_PAGE_.
[BEGIN]
Sometime ago, the president of Nigeria launched a pet project, which by now is long forgotten and dead. It is dead because even the person who initiated it probably used it as a popularity stunt and never actually believed in it himself. He called the project; “I see Hope”.
The “I see Hope” project was conceived from the memoir of the then General Aremu Olusegun Obasanjo who was making notes from his prison yard experiences. The “I see Hope” phrase was lifted by the Africa Leadership Forum, a Nigerian think-tank NGO in Ota. It was expanded as a sense of motivational inducements for the up and coming generations of Nigeria. The inherent message in it was that there is hope! In the shadow of our rotten nation, there is hope. In the prevailing inclinations of corruption and nepotism, there is hope. In the rebellious and nationalistic personality of Wole Soyinka, in the dedicated, humble and hardworking personality of Olukoye Ransom Kuti, and so many other personalities of the classical generation of Nigeria who were just, bold, dedicated, truthful, industrious, hardworking and honest individuals, the author sees hope.
From the substance of the “I see Hope”, it is more of a wishful project of a hanging substance called Hope! It is a substance that is unreal, yet omnipresent. It is a mental expectation of desires, goals or aspirations, yet it is a thing “out of my dream” but visible only to those privileged few or the “die hard(s)” who refuse to give up to the challenges of life. Hope is that which takes the mind away from the analysis of the present reality, into the mirage of a wishful future! The project was presented in this manner. Strategically, it was presented on October 1st 2002, the day Nigeria marked her anniversary as an independent State from the British Colonial Rule. This invariably means, hope was meant as a directional guide to a new beginning for a nation in transition!
[END]
A series of records
[BEGIN]
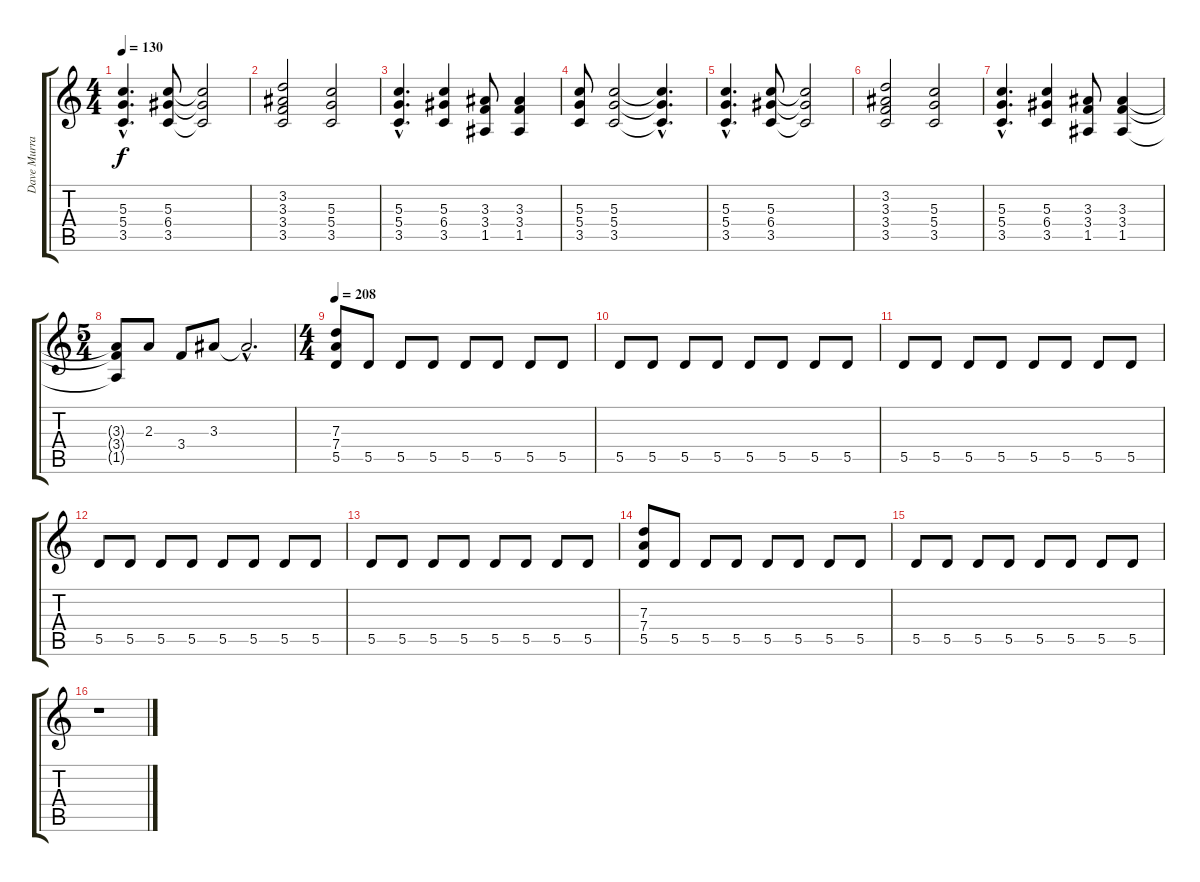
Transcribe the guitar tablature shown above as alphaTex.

\track ("Dave Murray" "Dave Murra") {instrument distortionguitar}
\staff {score tabs}
\tuning (E4 B3 G3 D3 A2 E2) {hide}
\ts (4 4)
\tempo 130
\clef g2
\ks c
(5.3{hac} 5.4{hac} 3.5{hac}).4{d dy f} (5.3 6.4 3.5).8 (5.3{t} 6.4{t} 3.5{t}).2 |
(3.2 3.3 3.4 3.5).2 (5.3 5.4 3.5).2 |
(5.3{hac} 5.4{hac} 3.5{hac}).4{d} (5.3 6.4 3.5).4 (3.3 3.4 1.5).8 (3.3 3.4 1.5).4 |
(5.3 5.4 3.5).8 (5.3 5.4 3.5).2 (5.3{hac t} 5.4{hac t} 3.5{hac t}).4{d} |
(5.3{hac} 5.4{hac} 3.5{hac}).4{d} (5.3 6.4 3.5).8 (5.3{t} 6.4{t} 3.5{t}).2 |
(3.2 3.3 3.4 3.5).2 (5.3 5.4 3.5).2 |
(5.3{hac} 5.4{hac} 3.5{hac}).4{d} (5.3 6.4 3.5).4 (3.3 3.4 1.5).8 (3.3 3.4 1.5).4 |
\ts (5 4)
(3.3{t} 3.4{t} 1.5{t}).8 2.3.8 3.4.8 3.3.8 3.3{hac t}.2{d} |
\ts (4 4)
\tempo 208
(7.3 7.4 5.5).8 5.5.8 5.5.8 5.5.8 5.5.8 5.5.8 5.5.8 5.5.8 |
5.5.8 5.5.8 5.5.8 5.5.8 5.5.8 5.5.8 5.5.8 5.5.8 |
5.5.8 5.5.8 5.5.8 5.5.8 5.5.8 5.5.8 5.5.8 5.5.8 |
5.5.8 5.5.8 5.5.8 5.5.8 5.5.8 5.5.8 5.5.8 5.5.8 |
5.5.8 5.5.8 5.5.8 5.5.8 5.5.8 5.5.8 5.5.8 5.5.8 |
(7.3 7.4 5.5).8 5.5.8 5.5.8 5.5.8 5.5.8 5.5.8 5.5.8 5.5.8 |
5.5.8 5.5.8 5.5.8 5.5.8 5.5.8 5.5.8 5.5.8 5.5.8 |
r.1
[END]
_TASKS TO COMPLETE_.
[A] In the piece about Nigeria's "I see Hope" project, which group lifted the "I see Hope" phrase?
[B] Carry on the piece about Nigeria's "I see Hope" project from its last sentence.

_EXPECTED ANSWERS_.
[A] The Africa Leadership Forum, a Nigerian think-tank NGO in Ota.

[B]
It is quite a noble thing to …see hope. The author, unknown to him was not saying anything new from what has always been a deep part of the modern Africa and indeed the developing nations. In these parts, hope is something of a mythological necessity and a folk reality within the labyrinth of day to day frustrations. I will come back to these later. Some might argue, and very rightly too, that it is not only peoples in developing economies that see hope, others see hope too. While it is a common thing in developing countries to see hope, in actual fact, others are living with hope and it is more concrete than a mythological view of something-physical yet unseen- hope. But let us leave things as they are now and concentrate more on this Hope, a myth or a reality?
The author was right in thinking that there is hope. Even though it was in the first person description of centrifugal wishes; “I see Hope”, but in reality, peoples of developing economies have nothing else either from their elected representative, their families or the society they live in other than Hope. Whether they, like the author, see hope, or they live with it, the final analysis is, that Hope is all the majority have. The reason for this is the following; the nations of the world, both politically and economically, are so rotten that there is nothing else but hope to see. It is hope, in the wish that the future will be brighter. To these ones who, in “darker days” have nothing concrete to hold on to, their allegiance laid in a hardly obtainable utopia! This unreachable goal becomes opium. And this hope, is comparable to a female gender “She”. However, to citizens of developed economies, attributes to a foreign, unseen and mythological allusion has been discarded in social thinking. Nevertherless, they have hope, theirs is not a symbolic gender “She” of a fathomable entity; theirs is what I call, Uncle Hope!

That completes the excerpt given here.